Dee Gill is currently Director of Manufacturing in the New Aircraft Division of McDonnell Douglas Corporation. At McDonnell Douglas he has been involved in work on the A-12, the ATF, and the AX, with the responsibility of developing systems to turn designs into product. He is also involved in the study and implementation of systems like manufacturing requirements planning and other processes that improve factory flexibility and throughput. Prior to coming to McDonnell Douglas in 1989, Mr. Gill worked for Hercules, Inc. for more than 25 years, where he was involved in all aspects of fabricating composite structures from the production of Boeing 757 and 767 parts, to developing filament winding into fiber placement. In the operation of the composite structures facility he was involved in all aspects from design to production including the transition from prototype to production. Mr. Gill holds several patents, such as the segmented expandable mandrel, fiber placement machine, and the machine for producing composite drive shafts.
Mr. Gill received a BSME from the University of Idaho in 1963 and was a graduate of the Naval Nuclear Power School in 1965.
Dr. Karbhari is currently a Scientist at the Center for Composite Materials and Research Assistant Professor of Civil Engineering at the University of Delaware, where he leads efforts in manufacturing science for composites and the application of composites to civil infrastructure. In addition to his thrust in infrastructure renewal, Dr. Karbhari's current research areas include composites manufacturing and mechanics; interphasial studies; fracture, damage, and crush; design methodologies; and recycling. He received his Ph.D. from the University of Delaware for his research on scale effects in the design and fracture of composites.
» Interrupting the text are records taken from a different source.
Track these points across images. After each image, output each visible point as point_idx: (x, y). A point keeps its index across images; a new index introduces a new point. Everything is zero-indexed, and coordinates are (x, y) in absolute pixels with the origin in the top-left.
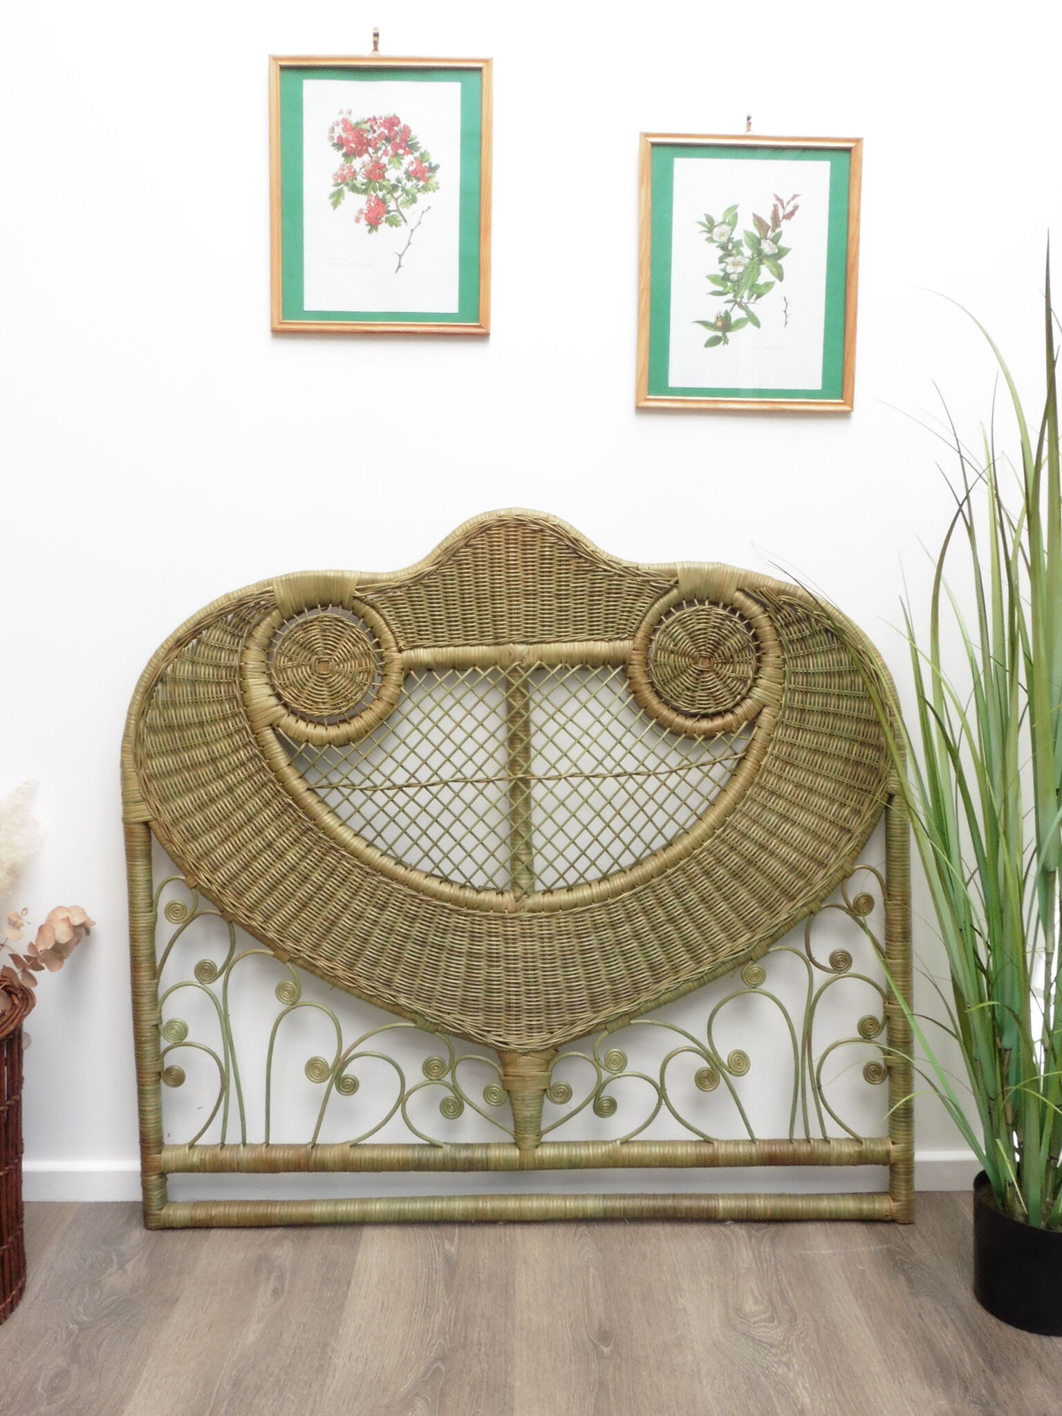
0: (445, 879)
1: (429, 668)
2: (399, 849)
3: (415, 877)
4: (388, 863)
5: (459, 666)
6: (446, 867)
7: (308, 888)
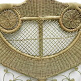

Dr. Karbhari currently serves on the Civil Engineering Research Foundation (CERF) working committee on the use of composites in infrastructure. He is the American editor of the International Journal of Materials and Product Technology, and serves on the editorial boards of the Journal of Thermoplastic Composite Materials, Processing of Advanced Materials, and the ASCE Journal of Cold Regions Engineering. He has published extensively, and currently has over 80 articles in scientific journals and publications.
Joseph McDermott is President of Composites Services Corporation, an independent management consulting organization founded in 1981. CSC specializes in applications development, technology assessment, and business development at all levels of the composites industry.
Eight principals are active in the company in the United States, and affiliate relationships are maintained worldwide.
Among other projects, Mr. McDermott is presently engaged by the Partnership for Plastics Progress, an activity of the Society of the Plastics Industry, Inc. to assess the environmental impact of advanced plastics molding processes for the automotive industry. In connection with this assignment and previous projects, Mr. McDermott has visited all the commercial composites manufacturing facilities in the U.S. which supply the Big Three auto companies and their truck subsidiaries.
Prior to joining Composites Services, Mr. McDermott was chief operating officer of the Composites Institute of the Society of the Plastics Industry, the national trade association for plastics in the U.S. He began his career in 1967 as a legislative aide in the U.S. Senate.
Mr. McDermott holds a Masters degree in industrial psychology from Fordham University, New York City. He is married, with two adult sons, and resides in the New York metropolitan area.